Henning Willers, MD
Massachusetts General Hospital
Assistant Professor of Radiation Oncology
Harvard Medical School
As part of the Cellular & Molecular Radiation Oncology Laboratory, the Willers Laboratory studies DNA repair and recombination. The goal of cancer therapy using ionizing radiation and/or chemotherapeutic agents is to selectively kill tumor cells while sparing surrounding normal tissues. In order to achieve such therapeutic gain, pre-existing genetic differences between tumors and normal tissues have to be exploited. To this end, in the Laboratory of Cellular & Molecular Radiation Oncology, we have two main research interests:
The Role of the Tumor Suppressor Gene p53 in DNA Double-Strand Break (DSB) Repair
DSBs represent the most important type of DNA damage inflicted by radiation or various chemotherapeutic agents. If DSBs are not properly repaired, they can either lead to cell death or produce genetic changes in the surviving cells, which may promote cancer development. Over the past few years, it has become clear that perturbations of DSB repair are a frequent cause of genomic instability in cancer cells. Conversely, these cells may also be more sensitive to DNA damaging agents. Thus, the DSB repair defects that promote carcinogenesis by causing genetic instability may also be the weakness of the tumors that arise in this setting. This concept has been referred to as the "Achilles' Heel of Cancers" and holds great promise for the advancement of cancer treatment in the not-too-distant future. The p53 tumor suppressor is inactivated in the majority of human cancers. In normal cells, p53 suppresses malignant cell transformation through several mechanisms. We recently established a novel role of p53 in the downregulation of homologous recombination (HR), which is a major DSB repair pathway.
A major goal of our current work is to determine how upregulated HR in cells with non-functional p53 contributes to tumor formation and affects cellular sensitivity to DNA damaging agents. We are particularly interested in identifying the upstream proteins that control this effect of p53, including ATR (in collaboration with Lee Zou, Center for Cancer Research). In addition, more recently we described a role of p53 in the control of non-homologous end-joining (NHEJ), which represents another major DSB repair pathway. In the context of these projects, our laboratory has developed a special expertise in the design and application of plasmid substrates that integrate into the genome and allow the study of HR and NHEJ in living cells.
Functional Biomarkers of Radio- and Chemosensitivity
Many proteins involved in the response to damaged DNA form subnuclear foci that can be detected by immunofluorescence microscopy. These foci represent potentially powerful biomarkers for the activity of a particular repair pathway. We are particularly interested in detecting disruptions of the Fanconi Anemia/BRCA pathway in breast, lung, and other cancer types, which may render the affected tumors hypersensitive to various DNA damaging agents. Ultimately, genotyping and phenotyping of cancers for the integrity of DNA repair pathways will lead to a better prediction of how a given tumor will respond to treatment, and this will allow us to tailor therapy to the individual cancer and patient. We are conducting this research in collaboration with Lisa Kachnic and Carol Rosenberg, Boston University.

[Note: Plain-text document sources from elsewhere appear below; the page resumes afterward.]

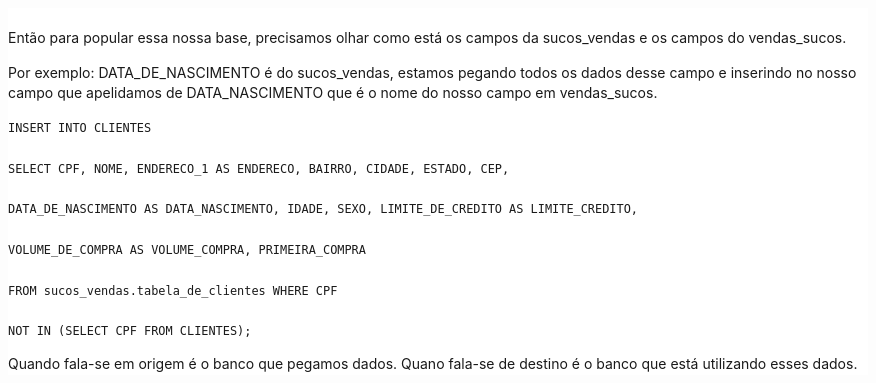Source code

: <br> 
Então para popular essa nossa base, precisamos olhar como está os campos da sucos_vendas e os campos do vendas_sucos.<br>

Por exemplo: DATA_DE_NASCIMENTO é do sucos_vendas, estamos pegando todos os dados desse campo e inserindo no nosso campo que apelidamos de DATA_NASCIMENTO que é o nome do nosso campo em vendas_sucos.

```
INSERT INTO CLIENTES

SELECT CPF, NOME, ENDERECO_1 AS ENDERECO, BAIRRO, CIDADE, ESTADO, CEP,

DATA_DE_NASCIMENTO AS DATA_NASCIMENTO, IDADE, SEXO, LIMITE_DE_CREDITO AS LIMITE_CREDITO,

VOLUME_DE_COMPRA AS VOLUME_COMPRA, PRIMEIRA_COMPRA

FROM sucos_vendas.tabela_de_clientes WHERE CPF

NOT IN (SELECT CPF FROM CLIENTES);
```


Quando fala-se em origem é o banco que pegamos dados.
Quano fala-se de destino é o banco que está utilizando esses dados.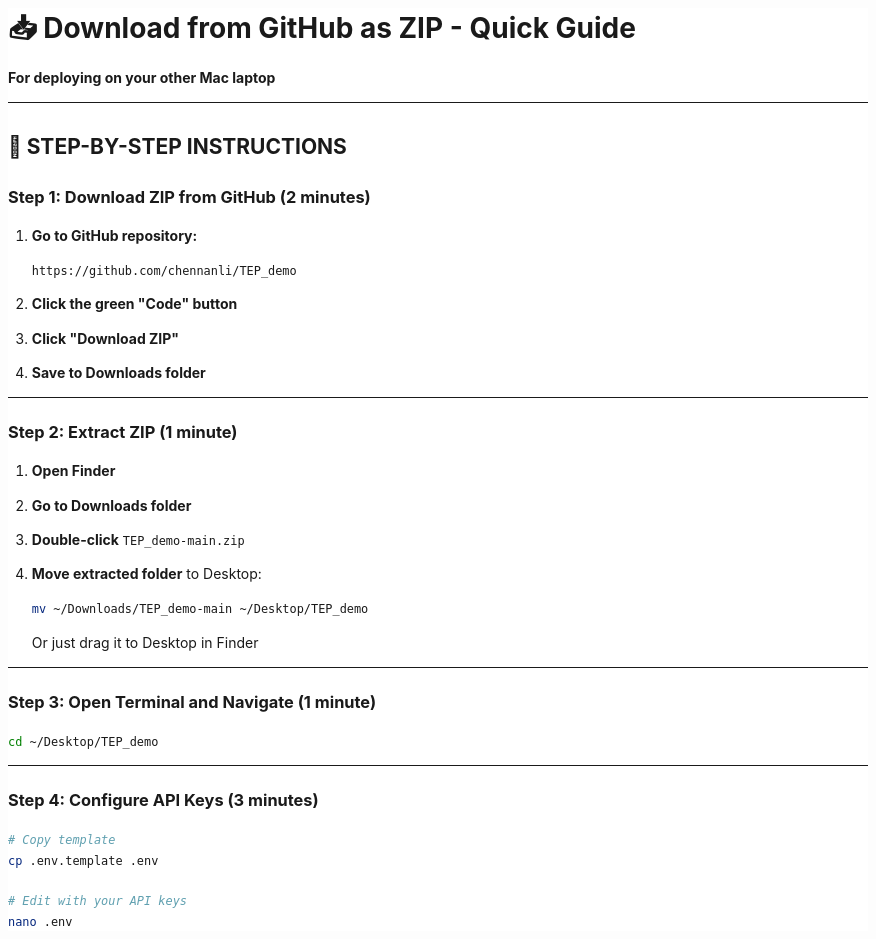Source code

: # 📥 Download from GitHub as ZIP - Quick Guide

**For deploying on your other Mac laptop**

---

## 🎯 **STEP-BY-STEP INSTRUCTIONS**

### **Step 1: Download ZIP from GitHub** (2 minutes)

1. **Go to GitHub repository:**
   ```
   https://github.com/chennanli/TEP_demo
   ```

2. **Click the green "Code" button**

3. **Click "Download ZIP"**

4. **Save to Downloads folder**

---

### **Step 2: Extract ZIP** (1 minute)

1. **Open Finder**

2. **Go to Downloads folder**

3. **Double-click** `TEP_demo-main.zip`

4. **Move extracted folder** to Desktop:
   ```bash
   mv ~/Downloads/TEP_demo-main ~/Desktop/TEP_demo
   ```

   Or just drag it to Desktop in Finder

---

### **Step 3: Open Terminal and Navigate** (1 minute)

```bash
cd ~/Desktop/TEP_demo
```

---

### **Step 4: Configure API Keys** (3 minutes)

```bash
# Copy template
cp .env.template .env

# Edit with your API keys
nano .env
```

Molecularly Targeted Radiation Therapy
Ionizing radiation not only causes damage to DNA but also affects intra- and inter-cellular signaling pathways in a complex manner. Many of these alterations constitute cytoprotective responses that help cells to survive radiation exposure. In collaboration with Jeff Settleman, Center for Molecular Therapeutics in the Center for Cancer Research, we are seeking to identify signaling alterations in lung cancers that can be targeted in order to overcome the resistance of these tumors to radiation.